Report each line of the entries that contains the word "cette", copied in full.

*** Dataset records

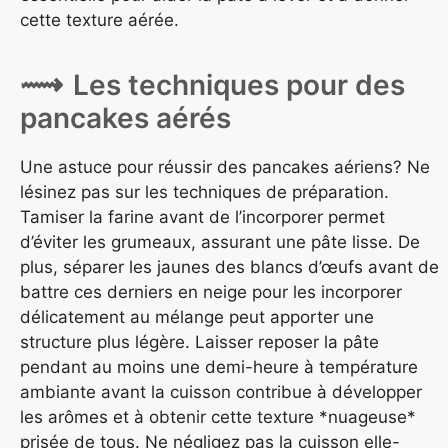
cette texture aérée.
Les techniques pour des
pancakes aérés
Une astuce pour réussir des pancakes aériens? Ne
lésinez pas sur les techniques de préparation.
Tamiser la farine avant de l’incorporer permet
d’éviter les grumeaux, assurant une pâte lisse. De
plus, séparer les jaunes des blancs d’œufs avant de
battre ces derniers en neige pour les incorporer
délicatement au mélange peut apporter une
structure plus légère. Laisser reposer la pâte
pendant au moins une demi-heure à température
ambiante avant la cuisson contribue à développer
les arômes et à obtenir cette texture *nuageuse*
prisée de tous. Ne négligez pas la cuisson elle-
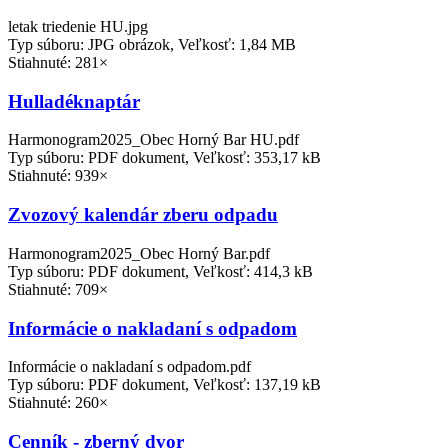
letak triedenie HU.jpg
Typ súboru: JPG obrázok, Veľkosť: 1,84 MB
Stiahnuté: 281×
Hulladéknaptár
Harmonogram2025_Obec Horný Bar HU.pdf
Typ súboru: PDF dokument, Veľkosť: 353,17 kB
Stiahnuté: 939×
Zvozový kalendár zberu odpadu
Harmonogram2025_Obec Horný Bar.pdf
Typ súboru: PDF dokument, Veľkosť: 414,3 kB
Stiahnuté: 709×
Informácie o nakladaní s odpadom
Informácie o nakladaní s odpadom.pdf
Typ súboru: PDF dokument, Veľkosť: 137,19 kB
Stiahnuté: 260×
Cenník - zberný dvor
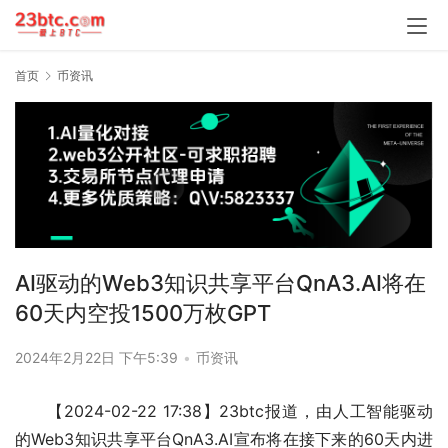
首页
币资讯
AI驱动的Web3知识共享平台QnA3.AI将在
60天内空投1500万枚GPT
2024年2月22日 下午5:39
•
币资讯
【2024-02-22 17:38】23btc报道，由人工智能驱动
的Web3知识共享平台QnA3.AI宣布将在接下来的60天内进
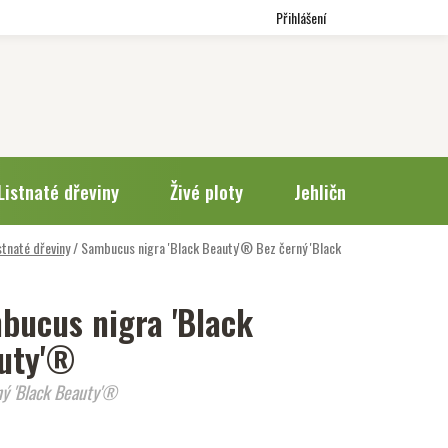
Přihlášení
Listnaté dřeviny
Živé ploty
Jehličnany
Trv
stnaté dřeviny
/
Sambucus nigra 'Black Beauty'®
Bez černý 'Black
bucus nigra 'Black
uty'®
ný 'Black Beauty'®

******

• _Completed task_
cette texture aérée.
les arômes et à obtenir cette texture *nuageuse*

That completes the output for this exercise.